▶ _Required action_
Please retype the data below line for line and leave out every picture.

Dataset entries

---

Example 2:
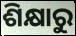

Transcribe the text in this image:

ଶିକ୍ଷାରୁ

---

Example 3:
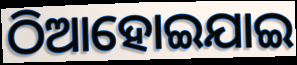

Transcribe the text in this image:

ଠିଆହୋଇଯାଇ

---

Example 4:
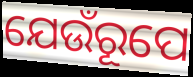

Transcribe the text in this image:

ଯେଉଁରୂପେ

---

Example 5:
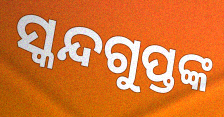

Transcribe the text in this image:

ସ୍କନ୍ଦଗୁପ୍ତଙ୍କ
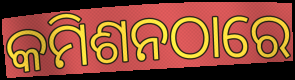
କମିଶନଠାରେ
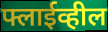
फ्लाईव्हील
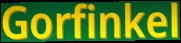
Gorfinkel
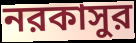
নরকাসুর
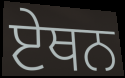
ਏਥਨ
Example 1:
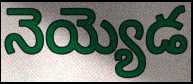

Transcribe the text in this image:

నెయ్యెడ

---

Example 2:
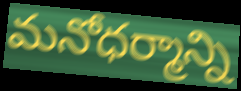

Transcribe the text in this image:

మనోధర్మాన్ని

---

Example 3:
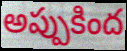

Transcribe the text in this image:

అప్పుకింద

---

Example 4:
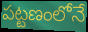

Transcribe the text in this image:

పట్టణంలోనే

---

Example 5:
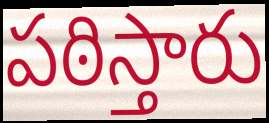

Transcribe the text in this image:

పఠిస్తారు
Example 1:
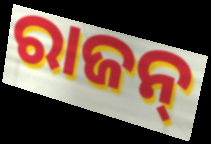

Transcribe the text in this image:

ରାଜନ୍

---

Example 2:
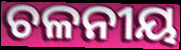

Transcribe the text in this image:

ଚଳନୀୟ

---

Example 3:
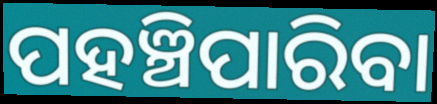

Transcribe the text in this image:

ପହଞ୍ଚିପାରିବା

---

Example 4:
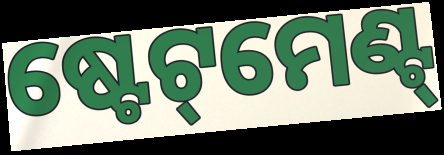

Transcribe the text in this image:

▶ _Exercise answer_
---

Example 2:

Transcribe the text in this image:

ଶିକ୍ଷାରୁ

---

Example 3:

Transcribe the text in this image:

ଠିଆହୋଇଯାଇ

---

Example 4:

Transcribe the text in this image:

ଯେଉଁରୂପେ

---

Example 5:

Transcribe the text in this image:

ସ୍କନ୍ଦଗୁପ୍ତଙ୍କ
କମିଶନଠାରେ
फ्लाईव्हील
Gorfinkel
নরকাসুর
ਏਥਨ
Example 1:

Transcribe the text in this image:

నెయ్యెడ

---

Example 2:

Transcribe the text in this image:

మనోధర్మాన్ని

---

Example 3:

Transcribe the text in this image:

అప్పుకింద

---

Example 4:

Transcribe the text in this image:

పట్టణంలోనే

---

Example 5:

Transcribe the text in this image:

పఠిస్తారు
Example 1:

Transcribe the text in this image:

ରାଜନ୍

---

Example 2:

Transcribe the text in this image:

ଚଳନୀୟ

---

Example 3:

Transcribe the text in this image:

ପହଞ୍ଚିପାରିବା

---

Example 4:

Transcribe the text in this image:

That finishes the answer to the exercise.